Riva Palacio -- the author who often focuses on security issues --
argued that the Cuban intelligence presence in Cancún resulted from the
string of confrontations in 2000 and 2009 between Fidel Castro and
right-of-center Mexican President Vicente Fox, who has since left office.

Prior to Fox, the two nations had a gentleman's agreement that Havana
intelligence could operate in Mexico, largely against U.S. targets, as
long as Havana did not meddle in Mexico's internal affairs.

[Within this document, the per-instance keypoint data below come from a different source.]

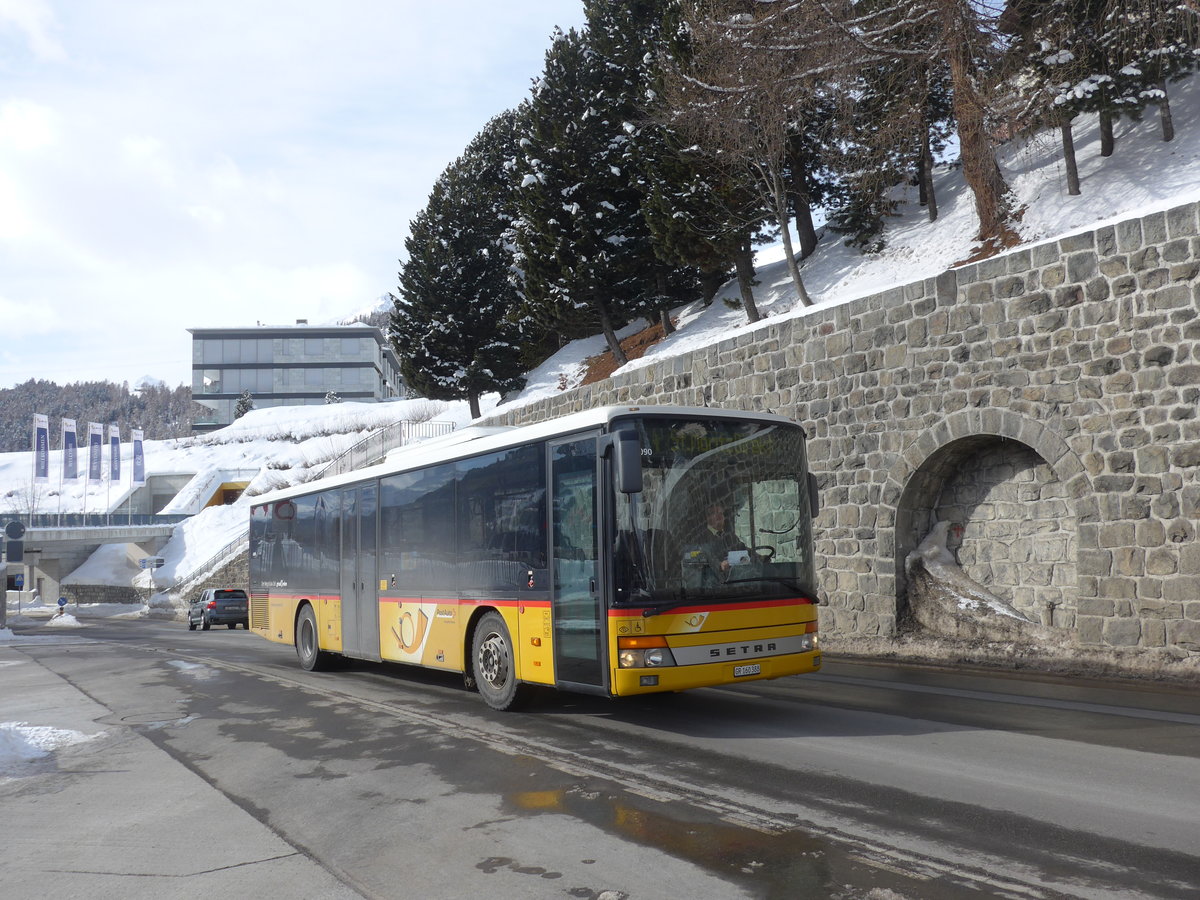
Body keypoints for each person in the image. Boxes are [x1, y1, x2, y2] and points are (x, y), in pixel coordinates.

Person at [693, 503, 749, 579]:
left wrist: (759, 557)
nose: (719, 516)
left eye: (721, 513)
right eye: (714, 513)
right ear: (707, 517)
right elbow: (705, 555)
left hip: (734, 578)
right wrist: (719, 565)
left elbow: (742, 548)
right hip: (712, 581)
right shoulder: (701, 537)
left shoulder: (729, 536)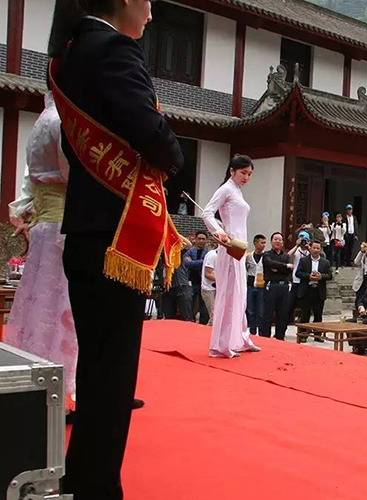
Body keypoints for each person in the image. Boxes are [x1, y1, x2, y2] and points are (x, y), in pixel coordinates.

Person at [49, 0, 186, 496]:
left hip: (86, 232)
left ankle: (81, 475)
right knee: (112, 377)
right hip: (117, 237)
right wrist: (174, 153)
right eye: (147, 2)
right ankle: (96, 487)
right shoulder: (114, 50)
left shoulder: (69, 55)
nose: (150, 12)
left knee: (97, 367)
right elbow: (152, 134)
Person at [5, 92, 77, 413]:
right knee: (61, 308)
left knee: (39, 307)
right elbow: (72, 176)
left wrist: (27, 213)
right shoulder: (62, 120)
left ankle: (33, 377)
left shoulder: (41, 120)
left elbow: (31, 182)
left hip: (46, 226)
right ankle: (59, 388)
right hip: (64, 225)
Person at [201, 155, 260, 358]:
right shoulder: (226, 189)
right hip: (229, 247)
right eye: (243, 173)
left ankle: (242, 339)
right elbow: (207, 213)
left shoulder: (237, 192)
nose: (246, 177)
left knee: (241, 294)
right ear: (232, 171)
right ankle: (221, 345)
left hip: (239, 248)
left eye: (249, 174)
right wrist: (219, 231)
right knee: (228, 294)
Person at [260, 232, 293, 340]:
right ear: (271, 241)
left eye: (280, 240)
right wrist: (284, 266)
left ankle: (280, 337)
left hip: (284, 287)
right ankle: (265, 338)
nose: (278, 241)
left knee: (283, 315)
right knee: (268, 314)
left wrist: (279, 268)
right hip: (271, 286)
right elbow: (270, 264)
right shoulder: (267, 254)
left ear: (283, 242)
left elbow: (288, 271)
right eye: (275, 239)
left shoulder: (286, 256)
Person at [295, 240, 333, 325]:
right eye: (314, 248)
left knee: (318, 315)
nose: (316, 250)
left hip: (319, 291)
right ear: (310, 248)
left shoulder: (325, 262)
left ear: (321, 250)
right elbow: (298, 273)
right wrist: (308, 276)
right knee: (305, 314)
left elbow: (330, 275)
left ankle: (317, 335)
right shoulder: (304, 260)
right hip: (306, 290)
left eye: (318, 248)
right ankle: (303, 335)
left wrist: (321, 276)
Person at [184, 230, 211, 323]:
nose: (201, 241)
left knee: (204, 309)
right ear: (195, 239)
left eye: (203, 239)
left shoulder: (209, 253)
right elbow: (187, 263)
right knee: (189, 306)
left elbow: (191, 263)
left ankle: (203, 326)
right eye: (199, 238)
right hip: (191, 282)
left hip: (205, 283)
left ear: (206, 240)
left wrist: (193, 263)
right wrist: (202, 262)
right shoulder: (190, 251)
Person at [245, 234, 266, 335]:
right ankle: (252, 332)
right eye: (262, 243)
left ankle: (261, 333)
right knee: (251, 311)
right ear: (255, 243)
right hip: (250, 285)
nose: (263, 245)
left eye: (264, 243)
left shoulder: (266, 256)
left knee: (261, 312)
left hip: (261, 286)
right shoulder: (248, 256)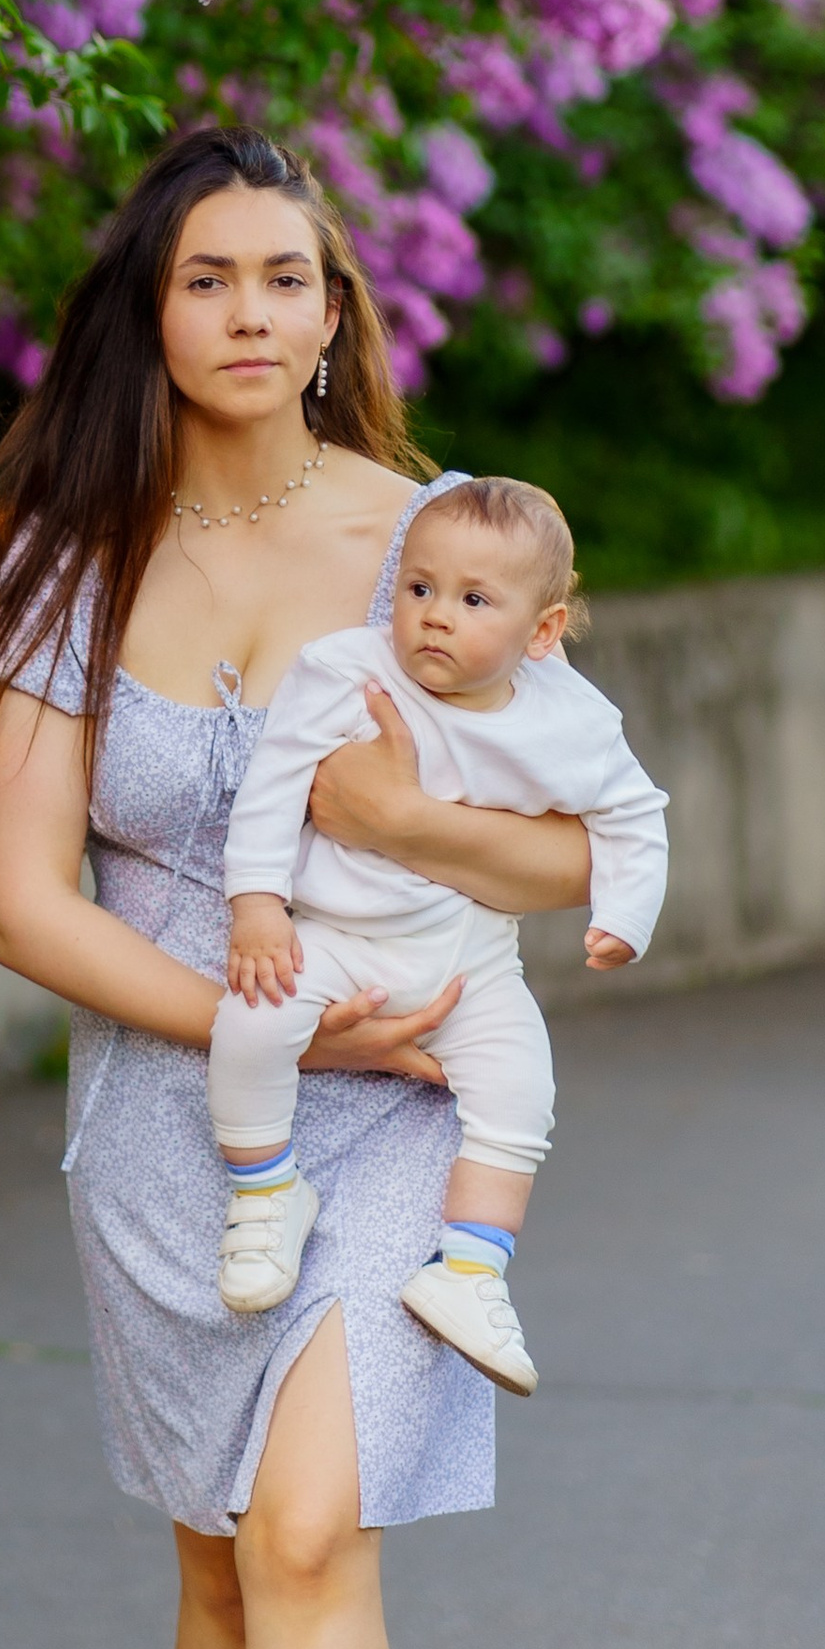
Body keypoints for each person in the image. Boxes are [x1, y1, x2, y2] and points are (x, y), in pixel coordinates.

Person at [0, 124, 593, 1649]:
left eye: (286, 278)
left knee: (311, 1531)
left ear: (333, 316)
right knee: (220, 1561)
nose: (250, 313)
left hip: (403, 1102)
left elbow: (573, 833)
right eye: (208, 277)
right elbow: (24, 906)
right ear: (151, 312)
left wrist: (401, 842)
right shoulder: (68, 558)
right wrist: (270, 1012)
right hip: (174, 1110)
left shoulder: (433, 537)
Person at [210, 473, 668, 1397]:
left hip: (470, 956)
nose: (434, 617)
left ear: (541, 634)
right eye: (418, 588)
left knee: (520, 1089)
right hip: (334, 935)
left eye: (473, 600)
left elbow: (632, 814)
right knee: (250, 1023)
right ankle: (266, 1192)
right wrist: (256, 903)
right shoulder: (347, 670)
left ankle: (470, 1271)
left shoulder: (568, 718)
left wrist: (625, 916)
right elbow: (272, 783)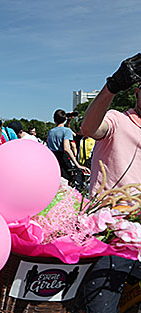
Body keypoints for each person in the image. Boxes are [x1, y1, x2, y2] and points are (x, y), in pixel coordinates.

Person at [79, 53, 141, 313]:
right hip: (110, 234)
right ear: (137, 92)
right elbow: (89, 128)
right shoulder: (118, 120)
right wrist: (111, 87)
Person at [47, 109, 89, 185]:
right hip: (63, 159)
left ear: (54, 119)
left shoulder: (50, 132)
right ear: (65, 118)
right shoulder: (67, 131)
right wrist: (77, 165)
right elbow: (66, 148)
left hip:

But after
one particularly strong clash in 2004, Mexico quietly expelled Cuba's
top intelligence man in Mexico City.

Cuba's intelligence base in Mexico City has long been regarded as its
largest in the world, followed by Spain and the Cuban diplomatic
missions in Washington and the United Nations.

Other Mexican and U.S. analysts said that Sánchez's links to Cubans with
intelligence backgrounds did not appear to be part of a Havana attempt
to expand its spying efforts in Mexico.

With an already large intelligence presence in Mexico City ``why would
Castro be interested in Cancún?'' asked a U.S. intelligence official who
requested anonymity because he was not authorized to speak on the subject.

BUSINESS REASONS

More likely, analysts in Cancún said, the large presence of Cubans here
-- including those with security backgrounds -- is the result of the
long-standing business and cultural relations between the resort and
Cuba, which is 140 miles to the east.

The Castro government regularly trusts Cubans with security experience
to leave the country, establish businesses abroad and remain loyal to
the revolution.

What's more, Sánchez is not the first Quintana Roo official with strong
links to Cuba.

Mario Villanueva, governor of the state in the 1990s, was extradited to
the United States on May 8 to face charges he accepted $500,000 bribes
for each large drug shipment passing through his turf -- allegedly 200
tons in all.

Villanueva was a close friend of Cuban Foreign Minister Roberto Robaina,
fired in 1999 after he admitted accepting $25,000 from the Mexican
governor to remodel the ministry's offices in Havana.